**Consigna**
Indique si cada afirmación concuerda con el siguiente fragmento sobre la transfiguración. Responda sí o no y cite textualmente las palabras que lo deciden. (a) La transfiguración cambió la naturaleza de Jesús. (b) Moisés estuvo cuarenta días en el monte Sinaí. (c) Jesús quiere que la revelación sea pública ya en ese momento.

**Fragmento del documento**

La “montaña alta” evoca el monte Sinaí, donde subió Moisés y estuvo cuarenta
días delante del Señor, en gran intimidad con Él, recibiendo los mandamientos
de Dios. Todo indica que Jesús busca la soledad y un marco adecuado para la
intimidad. Va a hacer una gran revelación, pero no quiere que sea todavía
pública, sino destinada tan solo a estos tres.
Se
transfiguró delante de ellos. La transfiguración no fue un cambio de la
naturaleza de Jesús, sino una revelación
de su verdadera naturaleza, de su identidad más profunda. La figura familiar y
el aspecto habitual de Jesús se transforman ante sus ojos y ellos caen en la
cuenta de que su aspecto habitual terreno-humano no expresa toda su realidad,
toman conciencia de que él no está encerrado en los límites de la realidad
terrena. Lo mismo indica el “blanco deslumbrador” de sus vestidos, que
simboliza el mundo divino, la esfera de la luz esplendorosa de la majestad
divina (cf. Mc 16,5; Ap 3,5)

**Datos proporcionados**
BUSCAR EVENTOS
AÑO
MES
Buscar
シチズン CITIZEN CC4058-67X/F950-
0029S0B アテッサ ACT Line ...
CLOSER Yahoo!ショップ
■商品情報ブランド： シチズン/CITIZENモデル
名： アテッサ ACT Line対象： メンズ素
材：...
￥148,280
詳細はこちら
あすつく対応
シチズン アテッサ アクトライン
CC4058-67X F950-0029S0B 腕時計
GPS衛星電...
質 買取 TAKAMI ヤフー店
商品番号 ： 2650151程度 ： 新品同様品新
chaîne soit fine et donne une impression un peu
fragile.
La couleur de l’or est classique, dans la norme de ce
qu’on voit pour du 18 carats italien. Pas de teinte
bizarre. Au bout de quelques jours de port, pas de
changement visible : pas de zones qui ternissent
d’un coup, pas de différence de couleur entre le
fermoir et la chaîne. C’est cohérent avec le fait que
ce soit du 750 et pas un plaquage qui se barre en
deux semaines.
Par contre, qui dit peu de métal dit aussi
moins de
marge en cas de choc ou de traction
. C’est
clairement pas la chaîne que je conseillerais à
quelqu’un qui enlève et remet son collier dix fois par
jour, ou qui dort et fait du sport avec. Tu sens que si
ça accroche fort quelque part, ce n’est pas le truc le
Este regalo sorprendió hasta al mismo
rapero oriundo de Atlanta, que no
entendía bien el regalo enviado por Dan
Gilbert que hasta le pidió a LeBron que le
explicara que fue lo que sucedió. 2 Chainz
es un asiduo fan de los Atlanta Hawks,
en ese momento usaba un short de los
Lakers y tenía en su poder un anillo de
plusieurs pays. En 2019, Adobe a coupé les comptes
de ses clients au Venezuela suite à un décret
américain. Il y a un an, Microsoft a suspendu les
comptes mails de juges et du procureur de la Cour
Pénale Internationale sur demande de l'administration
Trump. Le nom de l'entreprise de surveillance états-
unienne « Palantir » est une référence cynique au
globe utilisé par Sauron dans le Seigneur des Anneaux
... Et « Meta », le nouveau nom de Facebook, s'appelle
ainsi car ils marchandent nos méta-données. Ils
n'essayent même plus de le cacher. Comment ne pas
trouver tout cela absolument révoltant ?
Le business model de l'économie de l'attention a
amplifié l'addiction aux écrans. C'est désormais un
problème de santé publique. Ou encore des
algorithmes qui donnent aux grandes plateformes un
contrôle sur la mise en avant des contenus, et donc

**Ejercicio resuelto**
(a) No: "La transfiguración no fue un cambio de la naturaleza de Jesús, sino una revelación de su verdadera naturaleza".
(b) Sí: "el monte Sinaí, donde subió Moisés y estuvo cuarenta días delante del Señor".
(c) No: "no quiere que sea todavía pública, sino destinada tan solo a estos tres".